▶ Work to be completed: Set every entry down again, unchanged, picture-free.

▶ Material shown:
- Opening Delimiter -

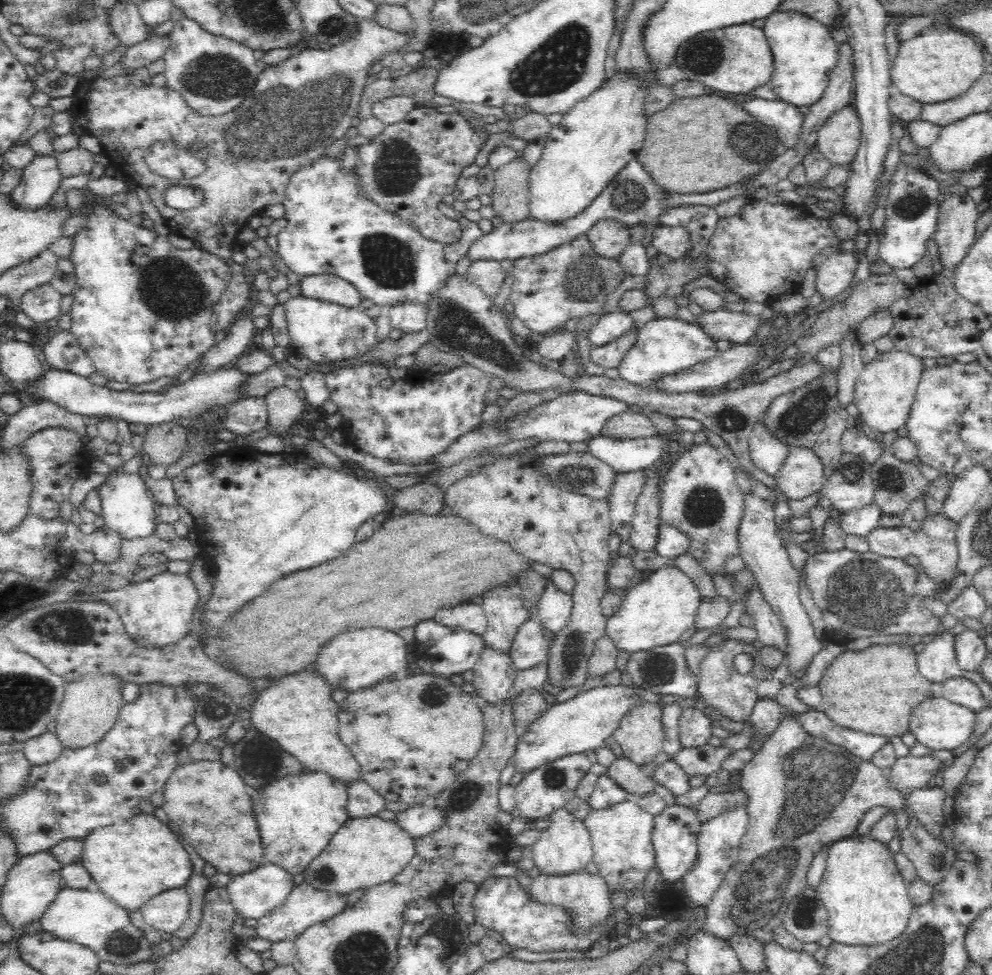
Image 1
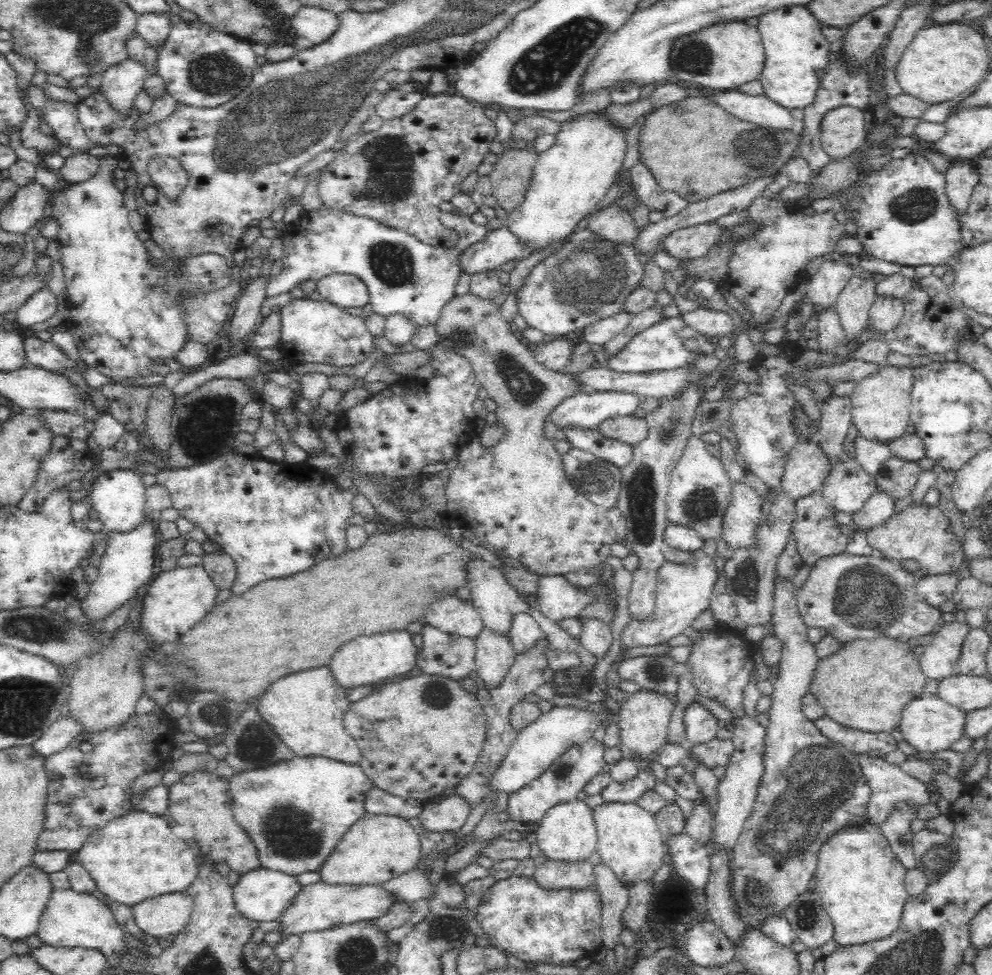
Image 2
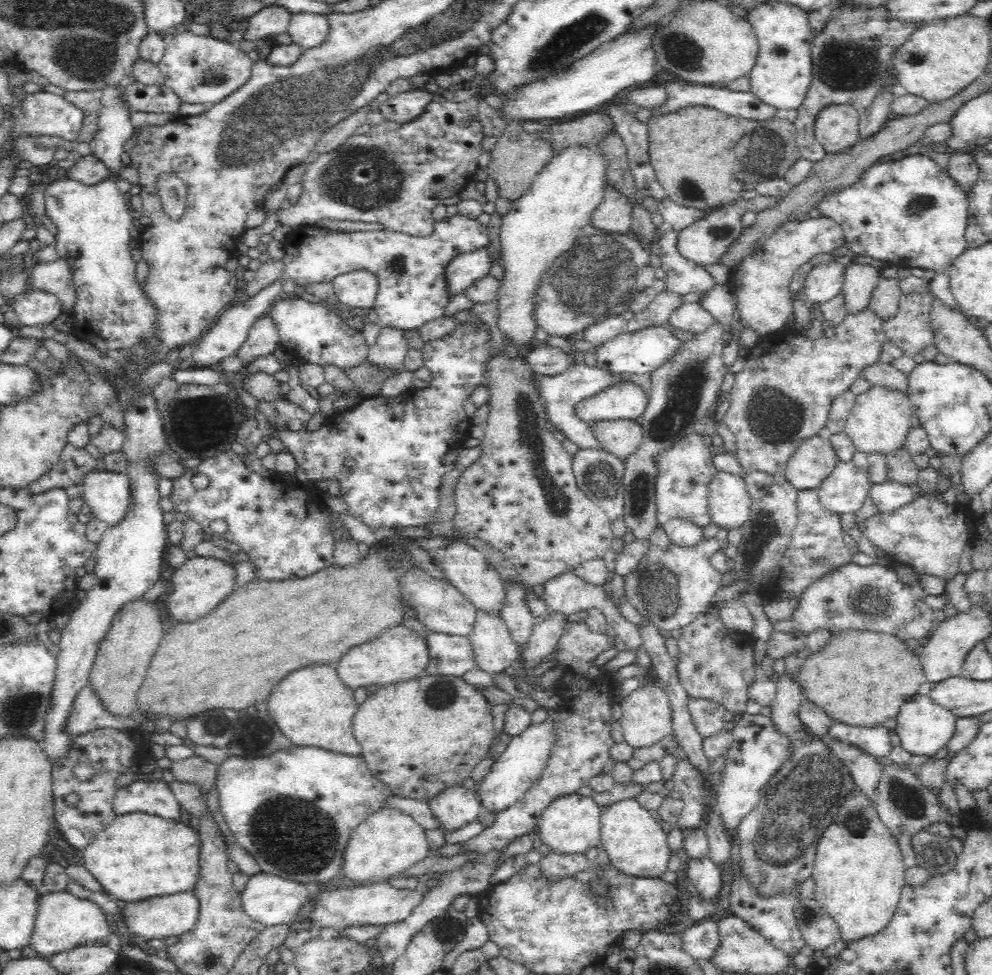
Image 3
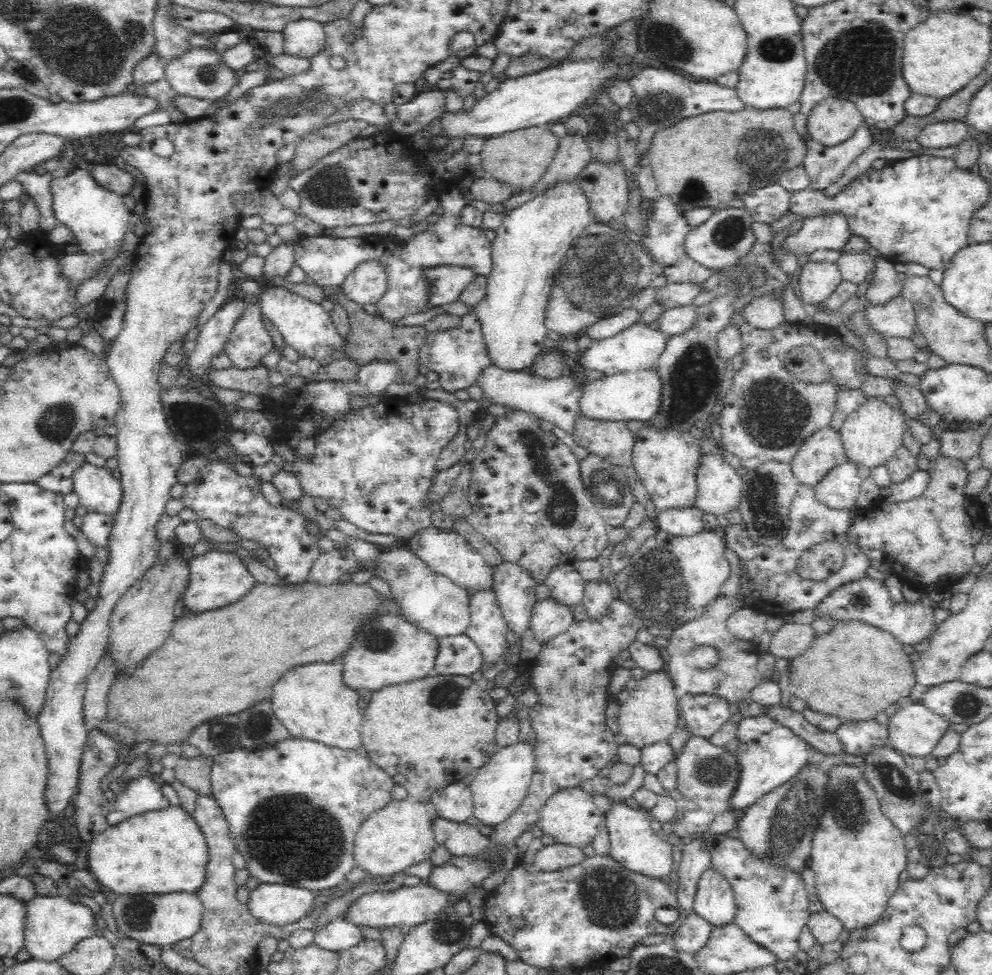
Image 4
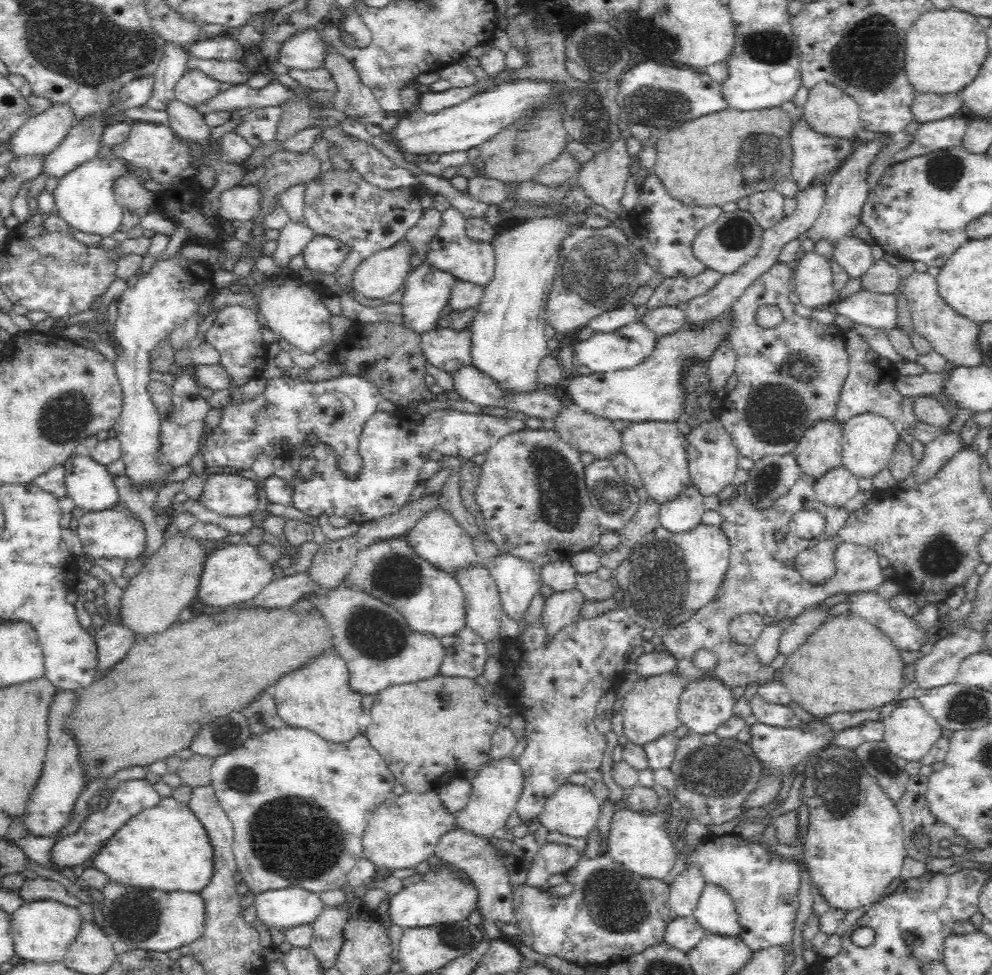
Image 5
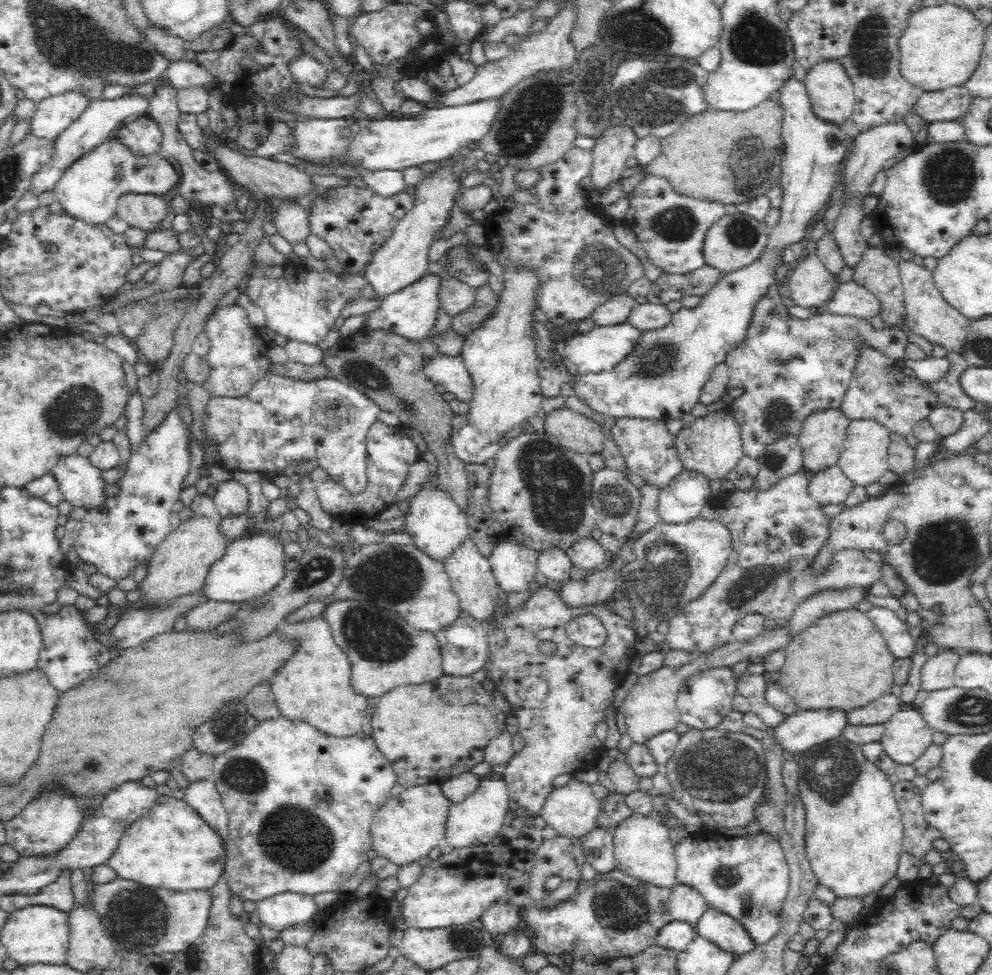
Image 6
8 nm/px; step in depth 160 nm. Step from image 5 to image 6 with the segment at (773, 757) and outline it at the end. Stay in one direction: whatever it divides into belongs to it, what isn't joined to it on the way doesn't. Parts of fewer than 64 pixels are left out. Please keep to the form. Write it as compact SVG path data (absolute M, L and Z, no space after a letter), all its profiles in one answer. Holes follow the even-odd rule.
M798 708L794 714L785 717L776 726L776 739L780 741L788 756L797 757L800 751L842 735L848 725L846 714L846 711L836 708Z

- Closing Delimiter -

▶ Answer area:
Image 1
Image 2
Image 3
Image 4
Image 5
Image 6
8 nm/px; step in depth 160 nm. Step from image 5 to image 6 with the segment at (773, 757) and outline it at the end. Stay in one direction: whatever it divides into belongs to it, what isn't joined to it on the way doesn't. Parts of fewer than 64 pixels are left out. Please keep to the form. Write it as compact SVG path data (absolute M, L and Z, no space after a letter), all its profiles in one answer. Holes follow the even-odd rule.
M798 708L794 714L785 717L776 726L776 739L780 741L788 756L797 757L800 751L842 735L848 725L846 714L846 711L836 708Z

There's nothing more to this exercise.